My Gynecologist that ran the test and found the Rocky Mountain Spotted Fever referred me to a local Infectious Disease specialist. The first available appointment was two months away. The Infectious Disease Specialist disputed my symptoms for Rocky Mountain Spotted Fever. The doctor told me if I had it, and didn’t receive treatment that I would’ve died or would’ve gotten over it. She told me that 20% of people have the antibodies for Rocky Mountain Spotted Fever. She also told me, that if I had it, I couldn’t contract it again. She then ran lab work to test for Osteoarthritis, West Nile virus and other tick borne diseases. All of which came back normal. I wasn’t comfortable with this doctor and did not agree with her assessment.
I sought an Infectious Disease Specialist in NYC to find answers. He did lab work and confirmed that I did have Rocky Mountain Spotted Fever and the co-infection Bartonella. It was such a relief to finally have a doctor that understood all of my symptoms. He described them one by one. He changed the antibiotic and sent me on my way.
All though I was taking the antibiotics, I didn’t improve. We are now treating the damage and not the disease. The symptoms have been the same along, just not as severe now. I am currently on Human Growth Hormones, HGH. This is my Gynecologists treatment plan. I have been on HGH for four and a half months. The treatment plan is for 9 months, and I am currently half way through it. My HGH when I started was -1, and after 4 months of my treatment, my HGH is now at 2.9.

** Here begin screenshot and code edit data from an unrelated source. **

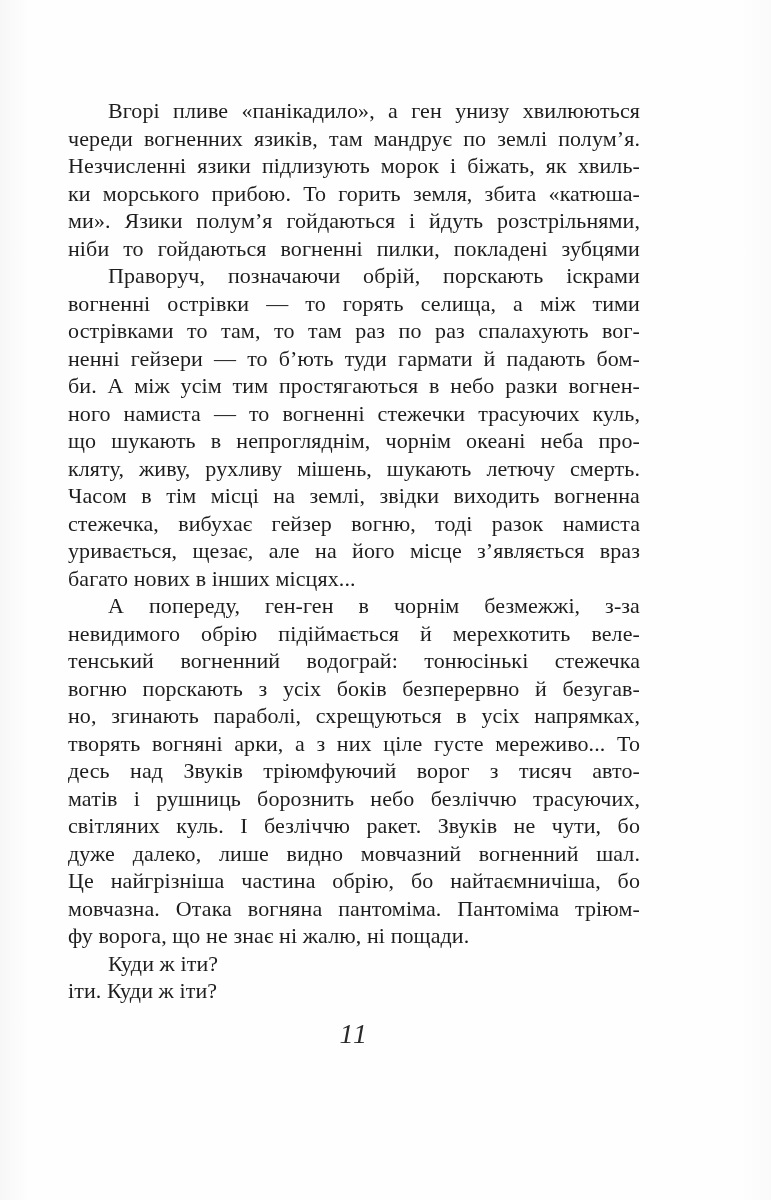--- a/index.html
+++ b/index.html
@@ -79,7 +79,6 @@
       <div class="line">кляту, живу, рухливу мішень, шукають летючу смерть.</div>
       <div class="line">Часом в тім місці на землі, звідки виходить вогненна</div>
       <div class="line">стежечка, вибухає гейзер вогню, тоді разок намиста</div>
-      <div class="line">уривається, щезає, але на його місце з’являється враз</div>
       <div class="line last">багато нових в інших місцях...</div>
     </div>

I am currently taking Tramadol for pain, and improving slowly. After being diagnosed and put on a treatment plan, I scheduled an appointment with two of the medical doctors that were trying to help me. I wanted to thank them for caring and also wanted to create awareness for this devastating disease. Both of them told me they would change their practice to call for tick borne disease testing, especially for people like me who searched for answers for such a long time and couldn’t find them.

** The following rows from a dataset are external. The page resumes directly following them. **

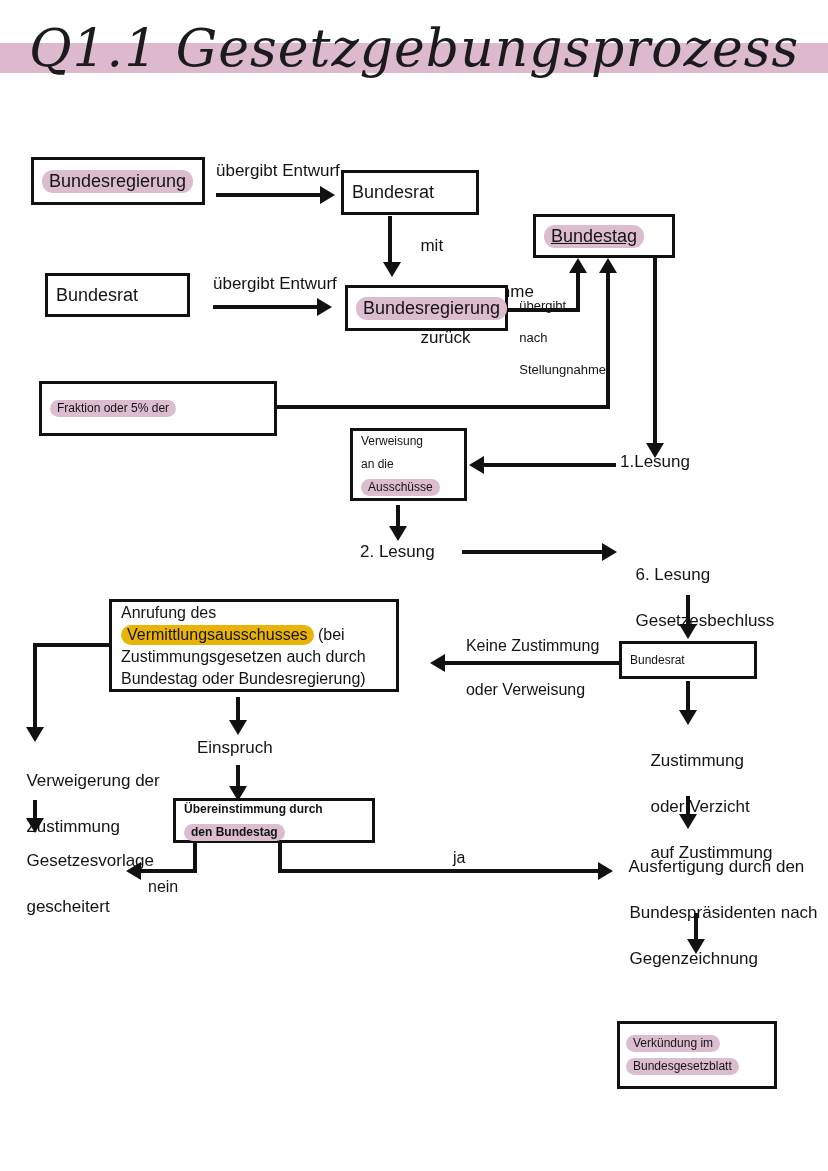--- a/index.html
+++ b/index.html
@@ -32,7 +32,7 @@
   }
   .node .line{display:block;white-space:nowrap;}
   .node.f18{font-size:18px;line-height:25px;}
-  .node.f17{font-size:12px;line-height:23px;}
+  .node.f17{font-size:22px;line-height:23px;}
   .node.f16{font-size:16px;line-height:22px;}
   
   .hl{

I am thankful for my son, for his undying love, commitment and to finding the cause of my illness. It was because of him I was diagnosed. I gave him life; he gave it back to me. I am thankful I am on a path to recovering. I trust that someone down life’s journey will read my story and find answers to their questions. I am very thankful and count myself very blessed to be alive and able to live my life as it is today. I am thankful for every moment.